Electro‐Optic Frequency Combs: Theory, Characteristics, and Applications

Abstract Optical frequency combs (OFCs) are a unique kind of light source, which are represented as a series of equally spaced coherent spectral lines in the frequency domain. OFCs can mainly be divided into mode‐locked lasers, Kerr frequency combs, and electro‐optic frequency combs (E‐O combs), which have broad applications in optical communications, frequency metrology, atomic clocks, distance ranging, spectroscopy, and arbitrary waveform generation. Among them, E‐O combs feature some unique advantages, such as fast tunable repetition rate, high sidebands power, and reconfigurability of the comb spectrum. Especially in recent years, with the development of micro–nano processing technology, on‐chip E‐O combs have become a dynamic research topic with many fundamental scientific problems as well as engineering applications for further exploration.
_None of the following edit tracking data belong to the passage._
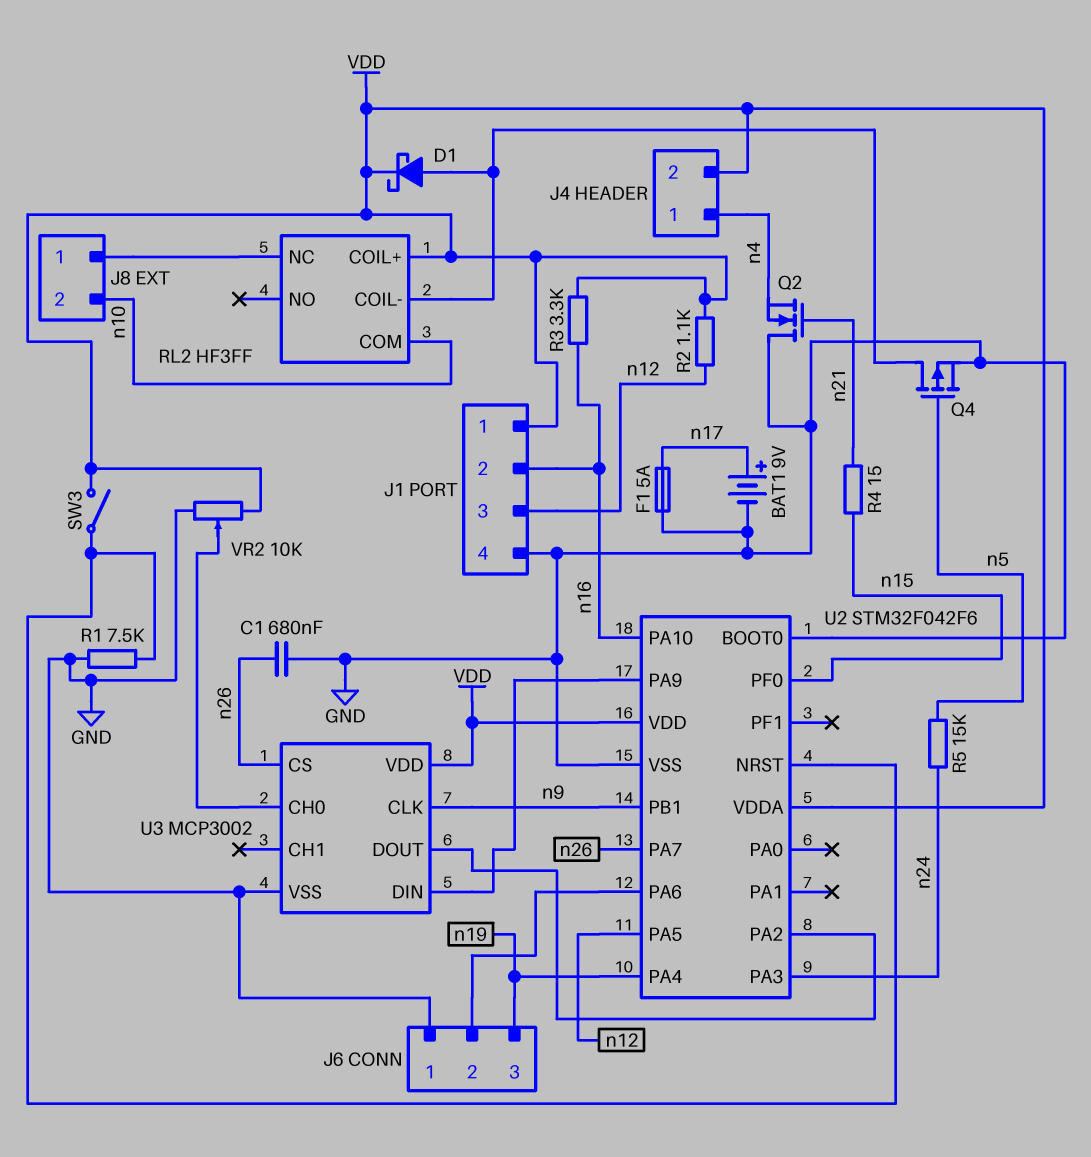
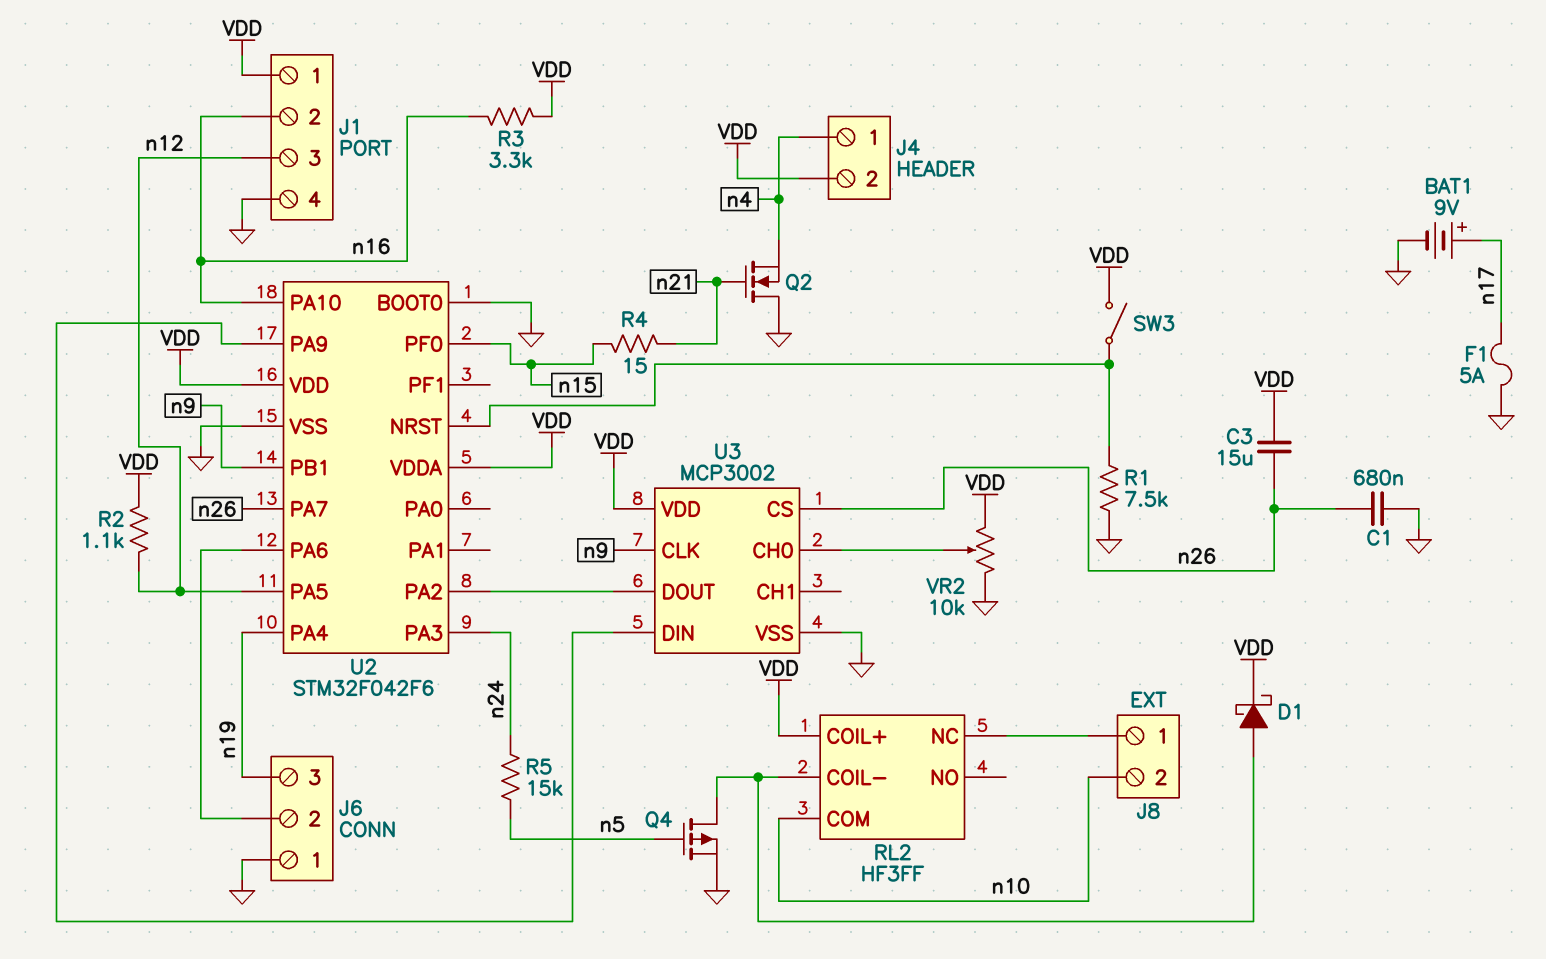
C3: none -> 15uF (VDD, n26)

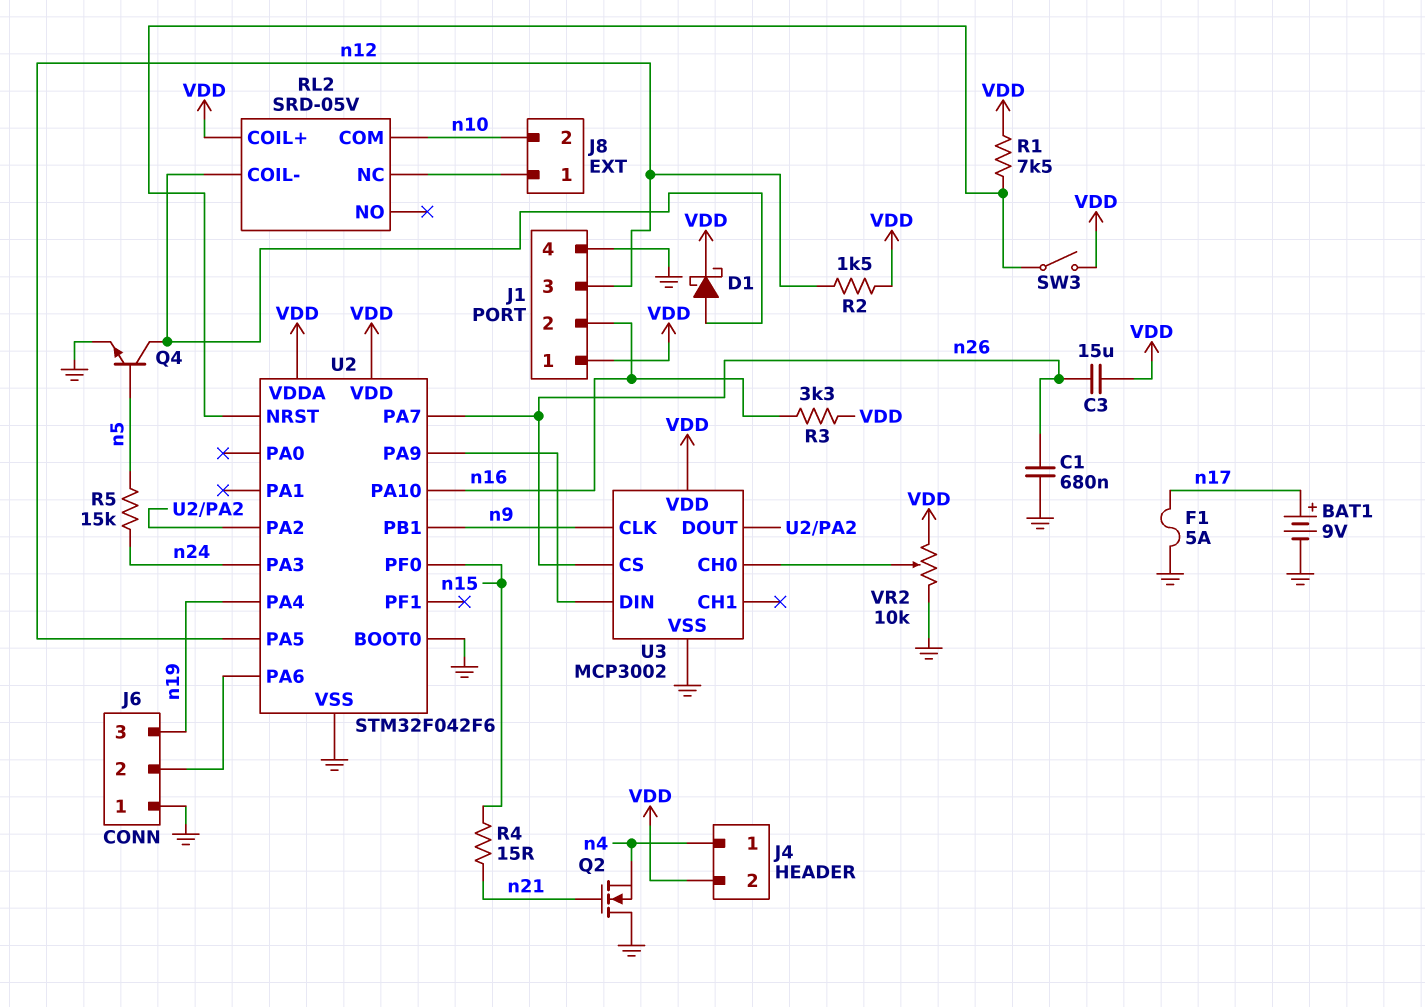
Q4: PMOS (G n5, D RL2/COIL-, S GND) -> NPN (B n5, C RL2/COIL-, E GND)
R1: 7.5k (GND, U2/NRST) -> 7.5k (U2/NRST, VDD)
R2: 1.1k (VDD, n12) -> 1.5k (VDD, n12)
RL2: HF3FF -> SRD-05V

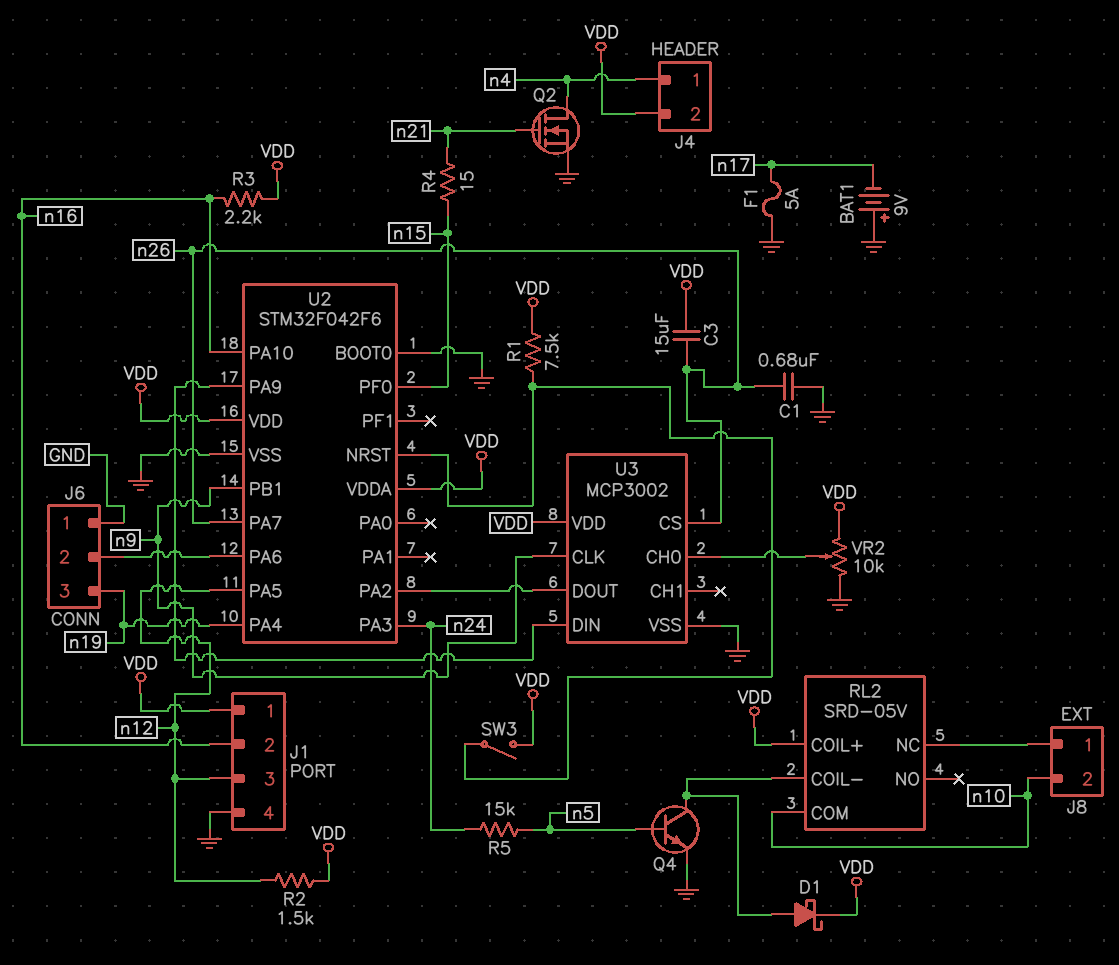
BAT1: 9V (plus n17, minus GND) -> 9V (plus GND, minus n17)
Q2: NMOS (G n21, D GND, S n4) -> NMOS (G n21, D n4, S GND)
R3: 3.3k (VDD, n16) -> 2.2k (VDD, n16)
To summarize the past development and envision the prosperous future of E‐O combs, the area of E‐O combs is reviewed from the following aspects: development of E‐O combs; theory including the generation process of E‐O combs and the electro‐optic modulation models; important techniques including flattening, broadening, noise, and stability controlling; applications including communications, ranging, spectroscopy, wavelength calibration of astronomical spectrographs, and microwave generation; and pros and cons when compared with other OFCs.